**What to produce**. All that is needed is each line of the entries holding the word "Rendered", copied as it stands.

**Input material**.

Content starts

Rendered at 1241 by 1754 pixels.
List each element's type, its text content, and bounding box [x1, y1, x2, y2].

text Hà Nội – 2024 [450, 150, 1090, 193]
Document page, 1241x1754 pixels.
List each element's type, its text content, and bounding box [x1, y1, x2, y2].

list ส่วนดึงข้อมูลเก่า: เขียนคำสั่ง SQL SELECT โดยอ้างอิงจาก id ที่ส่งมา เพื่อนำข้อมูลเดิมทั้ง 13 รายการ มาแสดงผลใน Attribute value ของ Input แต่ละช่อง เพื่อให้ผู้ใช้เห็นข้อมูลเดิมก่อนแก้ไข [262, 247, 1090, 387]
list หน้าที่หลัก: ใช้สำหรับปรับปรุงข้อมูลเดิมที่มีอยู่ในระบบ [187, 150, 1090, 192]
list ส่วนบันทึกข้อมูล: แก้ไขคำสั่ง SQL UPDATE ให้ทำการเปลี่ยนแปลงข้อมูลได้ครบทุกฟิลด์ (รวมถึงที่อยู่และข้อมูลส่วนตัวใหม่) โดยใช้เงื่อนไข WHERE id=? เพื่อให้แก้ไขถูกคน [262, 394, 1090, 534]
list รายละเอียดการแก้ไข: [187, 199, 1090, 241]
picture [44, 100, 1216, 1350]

Content ends
Content starts

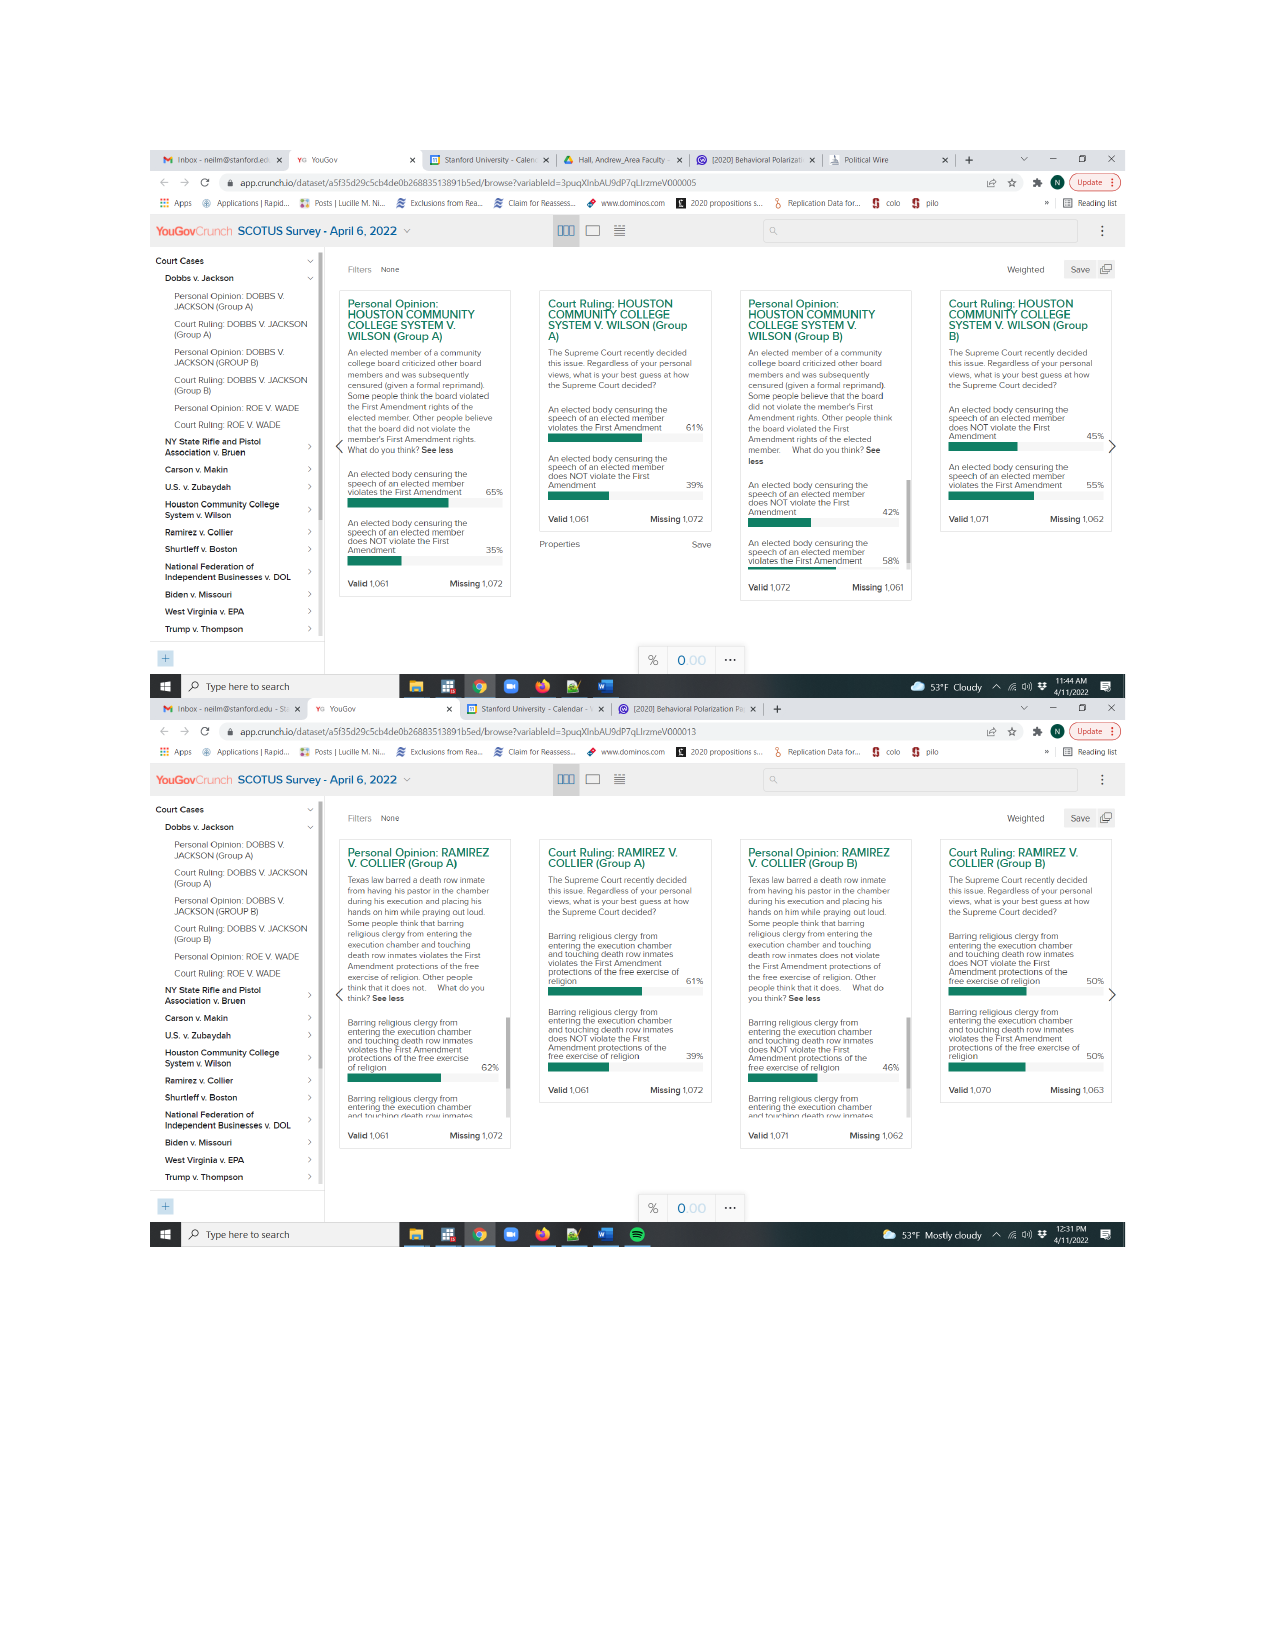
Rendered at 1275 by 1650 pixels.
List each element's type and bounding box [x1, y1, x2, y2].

Content ends

**Written solution**.
Rendered at 1241 by 1754 pixels.
Rendered at 1275 by 1650 pixels.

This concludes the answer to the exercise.